Nicht einmal die Hälfte ihrer Kandidaten konnten die „Tea Party Patriots“ bei den Kongresswahlen durchbringen. Und doch feierten die Anhänger dieses Dachverbands, dem rund 1.000 Basisgruppen angehören, am Dienstagabend in Washington ihren Sieg.

Zu Recht. Die Bewegung hat es nicht nur geschafft, mit ihren Forderungen nach einem kleineren Staat, weniger Staatsausgaben und Widerstand gegen Obama das Programm der Republikaner zu prägen. Dass sie mit schrillen Demonstrationen, rassistischen Untertönen und teils absurden Forderungen auch diese Wahl für sich entscheiden konnte, ist ein regelrechtes Drama.

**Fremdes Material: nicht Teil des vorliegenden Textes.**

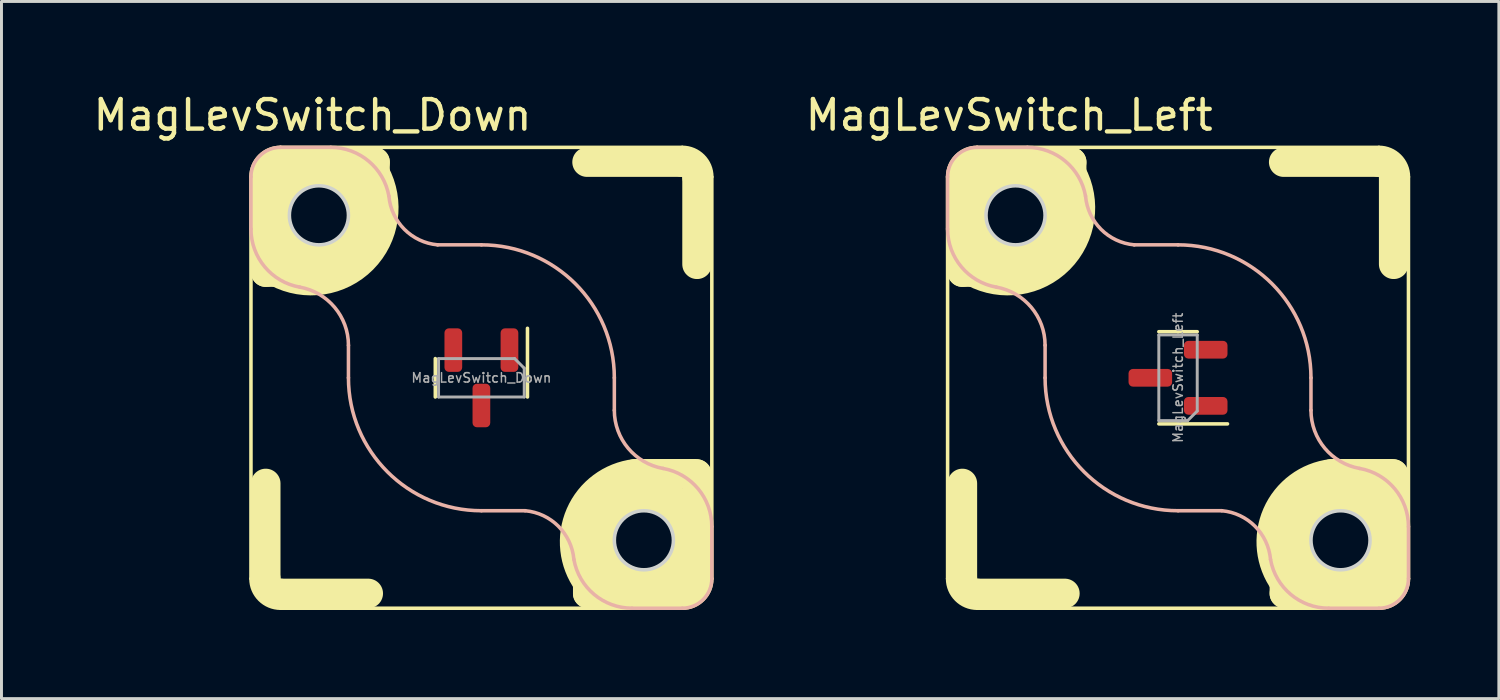
<source format=kicad_pcb>
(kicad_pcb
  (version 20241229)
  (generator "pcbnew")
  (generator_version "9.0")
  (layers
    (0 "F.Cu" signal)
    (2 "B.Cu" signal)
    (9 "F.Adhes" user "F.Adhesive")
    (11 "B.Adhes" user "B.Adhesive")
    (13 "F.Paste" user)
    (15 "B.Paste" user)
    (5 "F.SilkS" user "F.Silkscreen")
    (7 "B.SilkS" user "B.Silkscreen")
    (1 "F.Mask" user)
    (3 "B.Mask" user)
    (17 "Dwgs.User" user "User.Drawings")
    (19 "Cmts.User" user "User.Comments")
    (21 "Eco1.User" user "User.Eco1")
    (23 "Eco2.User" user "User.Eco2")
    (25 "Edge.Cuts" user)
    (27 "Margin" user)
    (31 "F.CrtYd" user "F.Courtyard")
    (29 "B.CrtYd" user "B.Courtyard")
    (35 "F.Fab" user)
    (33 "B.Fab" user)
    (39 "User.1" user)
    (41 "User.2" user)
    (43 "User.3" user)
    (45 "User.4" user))
  (footprint "MagLevSwitch_Left"
    (layer "F.Cu")
    (at 36.826 9.738)
    (property "Reference" "MagLevSwitch_Left" (at -5.715 -8.89 0) (layer "F.SilkS") (effects (font (size 1 1) (thickness 0.15))))
    (attr smd)
    (fp_line (start -7.8 6.8) (end -7.8 -6.8) (stroke (width 0.12) (type default)) (layer "F.SilkS"))
    (fp_line (start -7.3 -6.8) (end -7.3 -3.577) (stroke (width 1) (type default)) (layer "F.SilkS"))
    (fp_line (start -7.3 -3.577) (end -6.92 -3.577) (stroke (width 1) (type default)) (layer "F.SilkS"))
    (fp_line (start -7.3 3.577) (end -7.3 6.8) (stroke (width 1) (type default)) (layer "F.SilkS"))
    (fp_line (start -6.823 -7.3) (end -3.6 -7.3) (stroke (width 1) (type default)) (layer "F.SilkS"))
    (fp_line (start -6.8 -7.8) (end 6.8 -7.8) (stroke (width 0.12) (type default)) (layer "F.SilkS"))
    (fp_line (start -3.83 7.3) (end -6.8 7.3) (stroke (width 1) (type default)) (layer "F.SilkS"))
    (fp_line (start -3.6 -7.3) (end -3.6 -6.92) (stroke (width 1) (type default)) (layer "F.SilkS"))
    (fp_line (start -0.000004 -1.56) (end -0.65 -1.56) (stroke (width 0.12) (type solid)) (layer "F.SilkS"))
    (fp_line (start -0.000004 -1.56) (end 0.65 -1.56) (stroke (width 0.12) (type solid)) (layer "F.SilkS"))
    (fp_line (start -0.000004 1.56) (end -0.65 1.56) (stroke (width 0.12) (type solid)) (layer "F.SilkS"))
    (fp_line (start -0.000004 1.56) (end 1.675 1.56) (stroke (width 0.12) (type solid)) (layer "F.SilkS"))
    (fp_line (start 3.577 -7.3) (end 6.8 -7.3) (stroke (width 1) (type default)) (layer "F.SilkS"))
    (fp_line (start 3.6 7.3) (end 3.6 6.92) (stroke (width 1) (type default)) (layer "F.SilkS"))
    (fp_line (start 6.8 7.8) (end -6.8 7.8) (stroke (width 0.12) (type default)) (layer "F.SilkS"))
    (fp_line (start 6.823 7.3) (end 3.6 7.3) (stroke (width 1) (type default)) (layer "F.SilkS"))
    (fp_line (start 7.273 3.25) (end 5.2 3.25) (stroke (width 1) (type default)) (layer "F.SilkS"))
    (fp_line (start 7.3 -3.842) (end 7.3 -6.8) (stroke (width 1) (type default)) (layer "F.SilkS"))
    (fp_line (start 7.3 6.8) (end 7.3 3.264) (stroke (width 1) (type default)) (layer "F.SilkS"))
    (fp_line (start 7.8 -6.8) (end 7.8 6.8) (stroke (width 0.12) (type default)) (layer "F.SilkS"))
    (fp_arc (start -7.8 -6.8) (mid -7.507106 -7.507106) (end -6.8 -7.8) (stroke (width 0.12) (type default)) (layer "F.SilkS"))
    (fp_arc (start -7.3 -6.8) (mid -7.153553 -7.153553) (end -6.8 -7.3) (stroke (width 1) (type default)) (layer "F.SilkS"))
    (fp_arc (start -6.8 7.3) (mid -7.153555 7.153554) (end -7.3 6.8) (stroke (width 1) (type default)) (layer "F.SilkS"))
    (fp_arc (start -6.8 7.8) (mid -7.507108 7.507107) (end -7.8 6.8) (stroke (width 0.12) (type default)) (layer "F.SilkS"))
    (fp_arc (start -3.6 -6.92) (mid -4.018634 -4.015675) (end -6.92 -3.577) (stroke (width 1) (type default)) (layer "F.SilkS"))
    (fp_arc (start 3.6 6.92) (mid 3.349312 4.626933) (end 5.2 3.25) (stroke (width 1) (type default)) (layer "F.SilkS"))
    (fp_arc (start 6.8 -7.8) (mid 7.507107 -7.507107) (end 7.8 -6.8) (stroke (width 0.12) (type default)) (layer "F.SilkS"))
    (fp_arc (start 6.8 -7.3) (mid 7.153553 -7.153553) (end 7.3 -6.8) (stroke (width 1) (type default)) (layer "F.SilkS"))
    (fp_arc (start 7.3 6.8) (mid 7.153552 7.153551) (end 6.8 7.3) (stroke (width 1) (type default)) (layer "F.SilkS"))
    (fp_arc (start 7.8 6.8) (mid 7.507105 7.507104) (end 6.8 7.8) (stroke (width 0.12) (type default)) (layer "F.SilkS"))
    (fp_circle (center -5.5 -5.5) (end -3.9 -5.5) (stroke (width 1.2) (type default)) (fill no) (layer "F.SilkS"))
    (fp_circle (center 5.5 5.5) (end 7.1 5.5) (stroke (width 1.2) (type default)) (fill no) (layer "F.SilkS"))
    (fp_line (start -7.8 -6.8) (end -7.8 -5.038) (stroke (width 0.12) (type default)) (layer "B.SilkS"))
    (fp_line (start -6.8 -7.8) (end -5.1 -7.8) (stroke (width 0.12) (type default)) (layer "B.SilkS"))
    (fp_line (start -4.5 0) (end -4.5 -1.1) (stroke (width 0.12) (type default)) (layer "B.SilkS"))
    (fp_line (start -1.481 -4.5) (end 0 -4.5) (stroke (width 0.12) (type default)) (layer "B.SilkS"))
    (fp_line (start 1.481 4.5) (end 0 4.5) (stroke (width 0.12) (type default)) (layer "B.SilkS"))
    (fp_line (start 4.5 0) (end 4.5 1.1) (stroke (width 0.12) (type default)) (layer "B.SilkS"))
    (fp_line (start 6.8 7.8) (end 5.1 7.8) (stroke (width 0.12) (type default)) (layer "B.SilkS"))
    (fp_line (start 7.8 6.8) (end 7.8 5.038) (stroke (width 0.12) (type default)) (layer "B.SilkS"))
    (fp_arc (start -7.8 -6.8) (mid -7.507106 -7.507106) (end -6.8 -7.8) (stroke (width 0.12) (type default)) (layer "B.SilkS"))
    (fp_arc (start -6.15 -3.069) (mid -7.332841 -3.753633) (end -7.8 -5.038) (stroke (width 0.12) (type default)) (layer "B.SilkS"))
    (fp_arc (start -6.15 -3.069) (mid -4.967159 -2.384367) (end -4.5 -1.1) (stroke (width 0.12) (type default)) (layer "B.SilkS"))
    (fp_arc (start -5.1 -7.8) (mid -3.815633 -7.332842) (end -3.131 -6.15) (stroke (width 0.12) (type default)) (layer "B.SilkS"))
    (fp_arc (start -1.480999 -4.5) (mid -2.605867 -5.025132) (end -3.130999 -6.15) (stroke (width 0.12) (type default)) (layer "B.SilkS"))
    (fp_arc (start 0 -4.5) (mid 3.181981 -3.181981) (end 4.5 0) (stroke (width 0.12) (type default)) (layer "B.SilkS"))
    (fp_arc (start 0 4.5) (mid -3.181981 3.181981) (end -4.5 0) (stroke (width 0.12) (type default)) (layer "B.SilkS"))
    (fp_arc (start 1.480999 4.5) (mid 2.605866 5.025132) (end 3.130999 6.15) (stroke (width 0.12) (type default)) (layer "B.SilkS"))
    (fp_arc (start 5.1 7.8) (mid 3.815634 7.332842) (end 3.131 6.15) (stroke (width 0.12) (type default)) (layer "B.SilkS"))
    (fp_arc (start 6.15 3.069) (mid 4.967158 2.384367) (end 4.5 1.1) (stroke (width 0.12) (type default)) (layer "B.SilkS"))
    (fp_arc (start 6.15 3.069) (mid 7.332842 3.753633) (end 7.8 5.038) (stroke (width 0.12) (type default)) (layer "B.SilkS"))
    (fp_arc (start 7.8 6.8) (mid 7.507105 7.507104) (end 6.8 7.8) (stroke (width 0.12) (type default)) (layer "B.SilkS"))
    (fp_circle (center -5.5 -5.5) (end -4.5 -5.5) (stroke (width 0.12) (type default)) (fill no) (layer "Edge.Cuts"))
    (fp_circle (center 5.5 5.5) (end 6.5 5.5) (stroke (width 0.12) (type default)) (fill no) (layer "Edge.Cuts"))
    (fp_line (start -0.65 -1.45) (end 0.65 -1.45) (stroke (width 0.1) (type solid)) (layer "F.Fab"))
    (fp_line (start -0.65 1.45) (end -0.65 -1.45) (stroke (width 0.1) (type solid)) (layer "F.Fab"))
    (fp_line (start 0.325 1.45) (end -0.65 1.45) (stroke (width 0.1) (type solid)) (layer "F.Fab"))
    (fp_line (start 0.65 -1.45) (end 0.65 1.125) (stroke (width 0.1) (type solid)) (layer "F.Fab"))
    (fp_line (start 0.65 1.125) (end 0.325 1.45) (stroke (width 0.1) (type solid)) (layer "F.Fab"))
    (fp_text user "${REFERENCE}" (at 0 -0.000004 270) (layer "F.Fab") (effects (font (size 0.32 0.32) (thickness 0.05))))
    (pad "1" smd roundrect (at 0.937 0.95 180) (size 1.475 0.6) (layers "F.Cu" "F.Mask" "F.Paste") (roundrect_rratio 0.25))
    (pad "2" smd roundrect (at 0.937 -0.95 180) (size 1.475 0.6) (layers "F.Cu" "F.Mask" "F.Paste") (roundrect_rratio 0.25))
    (pad "3" smd roundrect (at -0.938 -0.000004 180) (size 1.475 0.6) (layers "F.Cu" "F.Mask" "F.Paste") (roundrect_rratio 0.25)))
  (footprint "MagLevSwitch_Down"
    (layer "F.Cu")
    (at 13.245 9.738)
    (property "Reference" "MagLevSwitch_Down" (at -5.715 -8.89 0) (layer "F.SilkS") (effects (font (size 1 1) (thickness 0.15))))
    (attr smd)
    (fp_line (start -7.8 6.8) (end -7.8 -6.8) (stroke (width 0.12) (type default)) (layer "F.SilkS"))
    (fp_line (start -7.3 -6.8) (end -7.3 -3.577) (stroke (width 1) (type default)) (layer "F.SilkS"))
    (fp_line (start -7.3 -3.577) (end -6.92 -3.577) (stroke (width 1) (type default)) (layer "F.SilkS"))
    (fp_line (start -7.3 3.577) (end -7.3 6.8) (stroke (width 1) (type default)) (layer "F.SilkS"))
    (fp_line (start -6.823 -7.3) (end -3.6 -7.3) (stroke (width 1) (type default)) (layer "F.SilkS"))
    (fp_line (start -6.8 -7.8) (end 6.8 -7.8) (stroke (width 0.12) (type default)) (layer "F.SilkS"))
    (fp_line (start -3.83 7.3) (end -6.8 7.3) (stroke (width 1) (type default)) (layer "F.SilkS"))
    (fp_line (start -3.6 -7.3) (end -3.6 -6.92) (stroke (width 1) (type default)) (layer "F.SilkS"))
    (fp_line (start -1.56 0.000004) (end -1.56 -0.65) (stroke (width 0.12) (type solid)) (layer "F.SilkS"))
    (fp_line (start -1.56 0.000004) (end -1.56 0.65) (stroke (width 0.12) (type solid)) (layer "F.SilkS"))
    (fp_line (start 1.56 0.000004) (end 1.56 -1.675) (stroke (width 0.12) (type solid)) (layer "F.SilkS"))
    (fp_line (start 1.56 0.000004) (end 1.56 0.65) (stroke (width 0.12) (type solid)) (layer "F.SilkS"))
    (fp_line (start 3.577 -7.3) (end 6.8 -7.3) (stroke (width 1) (type default)) (layer "F.SilkS"))
    (fp_line (start 3.6 7.3) (end 3.6 6.92) (stroke (width 1) (type default)) (layer "F.SilkS"))
    (fp_line (start 6.8 7.8) (end -6.8 7.8) (stroke (width 0.12) (type default)) (layer "F.SilkS"))
    (fp_line (start 6.823 7.3) (end 3.6 7.3) (stroke (width 1) (type default)) (layer "F.SilkS"))
    (fp_line (start 7.273 3.25) (end 5.2 3.25) (stroke (width 1) (type default)) (layer "F.SilkS"))
    (fp_line (start 7.3 -3.842) (end 7.3 -6.8) (stroke (width 1) (type default)) (layer "F.SilkS"))
    (fp_line (start 7.3 6.8) (end 7.3 3.264) (stroke (width 1) (type default)) (layer "F.SilkS"))
    (fp_line (start 7.8 -6.8) (end 7.8 6.8) (stroke (width 0.12) (type default)) (layer "F.SilkS"))
    (fp_arc (start -7.8 -6.8) (mid -7.507106 -7.507106) (end -6.8 -7.8) (stroke (width 0.12) (type default)) (layer "F.SilkS"))
    (fp_arc (start -7.3 -6.8) (mid -7.153553 -7.153553) (end -6.8 -7.3) (stroke (width 1) (type default)) (layer "F.SilkS"))
    (fp_arc (start -6.8 7.3) (mid -7.153555 7.153554) (end -7.3 6.8) (stroke (width 1) (type default)) (layer "F.SilkS"))
    (fp_arc (start -6.8 7.8) (mid -7.507108 7.507107) (end -7.8 6.8) (stroke (width 0.12) (type default)) (layer "F.SilkS"))
    (fp_arc (start -3.6 -6.92) (mid -4.018634 -4.015675) (end -6.92 -3.577) (stroke (width 1) (type default)) (layer "F.SilkS"))
    (fp_arc (start 3.6 6.92) (mid 3.349312 4.626933) (end 5.2 3.25) (stroke (width 1) (type default)) (layer "F.SilkS"))
    (fp_arc (start 6.8 -7.8) (mid 7.507107 -7.507107) (end 7.8 -6.8) (stroke (width 0.12) (type default)) (layer "F.SilkS"))
    (fp_arc (start 6.8 -7.3) (mid 7.153553 -7.153553) (end 7.3 -6.8) (stroke (width 1) (type default)) (layer "F.SilkS"))
    (fp_arc (start 7.3 6.8) (mid 7.153552 7.153551) (end 6.8 7.3) (stroke (width 1) (type default)) (layer "F.SilkS"))
    (fp_arc (start 7.8 6.8) (mid 7.507105 7.507104) (end 6.8 7.8) (stroke (width 0.12) (type default)) (layer "F.SilkS"))
    (fp_circle (center -5.5 -5.5) (end -3.9 -5.5) (stroke (width 1.2) (type default)) (fill no) (layer "F.SilkS"))
    (fp_circle (center 5.5 5.5) (end 7.1 5.5) (stroke (width 1.2) (type default)) (fill no) (layer "F.SilkS"))
    (fp_line (start -7.8 -6.8) (end -7.8 -5.038) (stroke (width 0.12) (type default)) (layer "B.SilkS"))
    (fp_line (start -6.8 -7.8) (end -5.1 -7.8) (stroke (width 0.12) (type default)) (layer "B.SilkS"))
    (fp_line (start -4.5 0) (end -4.5 -1.1) (stroke (width 0.12) (type default)) (layer "B.SilkS"))
    (fp_line (start -1.481 -4.5) (end 0 -4.5) (stroke (width 0.12) (type default)) (layer "B.SilkS"))
    (fp_line (start 1.481 4.5) (end 0 4.5) (stroke (width 0.12) (type default)) (layer "B.SilkS"))
    (fp_line (start 4.5 0) (end 4.5 1.1) (stroke (width 0.12) (type default)) (layer "B.SilkS"))
    (fp_line (start 6.8 7.8) (end 5.1 7.8) (stroke (width 0.12) (type default)) (layer "B.SilkS"))
    (fp_line (start 7.8 6.8) (end 7.8 5.038) (stroke (width 0.12) (type default)) (layer "B.SilkS"))
    (fp_arc (start -7.8 -6.8) (mid -7.507106 -7.507106) (end -6.8 -7.8) (stroke (width 0.12) (type default)) (layer "B.SilkS"))
    (fp_arc (start -6.15 -3.069) (mid -7.332841 -3.753633) (end -7.8 -5.038) (stroke (width 0.12) (type default)) (layer "B.SilkS"))
    (fp_arc (start -6.15 -3.069) (mid -4.967159 -2.384367) (end -4.5 -1.1) (stroke (width 0.12) (type default)) (layer "B.SilkS"))
    (fp_arc (start -5.1 -7.8) (mid -3.815633 -7.332842) (end -3.131 -6.15) (stroke (width 0.12) (type default)) (layer "B.SilkS"))
    (fp_arc (start -1.480999 -4.5) (mid -2.605867 -5.025132) (end -3.130999 -6.15) (stroke (width 0.12) (type default)) (layer "B.SilkS"))
    (fp_arc (start 0 -4.5) (mid 3.181981 -3.181981) (end 4.5 0) (stroke (width 0.12) (type default)) (layer "B.SilkS"))
    (fp_arc (start 0 4.5) (mid -3.181981 3.181981) (end -4.5 0) (stroke (width 0.12) (type default)) (layer "B.SilkS"))
    (fp_arc (start 1.480999 4.5) (mid 2.605866 5.025132) (end 3.130999 6.15) (stroke (width 0.12) (type default)) (layer "B.SilkS"))
    (fp_arc (start 5.1 7.8) (mid 3.815634 7.332842) (end 3.131 6.15) (stroke (width 0.12) (type default)) (layer "B.SilkS"))
    (fp_arc (start 6.15 3.069) (mid 4.967158 2.384367) (end 4.5 1.1) (stroke (width 0.12) (type default)) (layer "B.SilkS"))
    (fp_arc (start 6.15 3.069) (mid 7.332842 3.753633) (end 7.8 5.038) (stroke (width 0.12) (type default)) (layer "B.SilkS"))
    (fp_arc (start 7.8 6.8) (mid 7.507105 7.507104) (end 6.8 7.8) (stroke (width 0.12) (type default)) (layer "B.SilkS"))
    (fp_circle (center -5.5 -5.5) (end -4.5 -5.5) (stroke (width 0.12) (type default)) (fill no) (layer "Edge.Cuts"))
    (fp_circle (center 5.5 5.5) (end 6.5 5.5) (stroke (width 0.12) (type default)) (fill no) (layer "Edge.Cuts"))
    (fp_line (start -1.45 -0.65) (end 1.125 -0.65) (stroke (width 0.1) (type solid)) (layer "F.Fab"))
    (fp_line (start -1.45 0.65) (end -1.45 -0.65) (stroke (width 0.1) (type solid)) (layer "F.Fab"))
    (fp_line (start 1.125 -0.65) (end 1.45 -0.325) (stroke (width 0.1) (type solid)) (layer "F.Fab"))
    (fp_line (start 1.45 -0.325) (end 1.45 0.65) (stroke (width 0.1) (type solid)) (layer "F.Fab"))
    (fp_line (start 1.45 0.65) (end -1.45 0.65) (stroke (width 0.1) (type solid)) (layer "F.Fab"))
    (fp_text user "${REFERENCE}" (at 0 0 0) (layer "F.Fab") (effects (font (size 0.32 0.32) (thickness 0.05))))
    (pad "1" smd roundrect (at 0.95 -0.937 270) (size 1.475 0.6) (layers "F.Cu" "F.Mask" "F.Paste") (roundrect_rratio 0.25))
    (pad "2" smd roundrect (at -0.95 -0.937 270) (size 1.475 0.6) (layers "F.Cu" "F.Mask" "F.Paste") (roundrect_rratio 0.25))
    (pad "3" smd roundrect (at 0 0.938 270) (size 1.475 0.6) (layers "F.Cu" "F.Mask" "F.Paste") (roundrect_rratio 0.25)))
  (gr_rect
    (start -3 -3)
    (end 47.686 20.598)
    (stroke (width 0.1) (type default))
    (fill no)
    (layer "Edge.Cuts")))
</source>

Die Tea Party hat ihr Ziel schon erreicht, wenn die Republikaner im Kongress erfolgreich verhindern, dass Barack Obama weitere Reformen durchsetzt. Als Denkrichtung aber könnte sie die Republikanische Partei noch weiter aufmischen. Sie ist gegen jegliche Agenda, die dem Staat eine größere Gestaltungsmacht zuweist. Die Wahlniederlage der Demokraten ist damit auch ein Menetekel für die Reformfähigkeit der USA.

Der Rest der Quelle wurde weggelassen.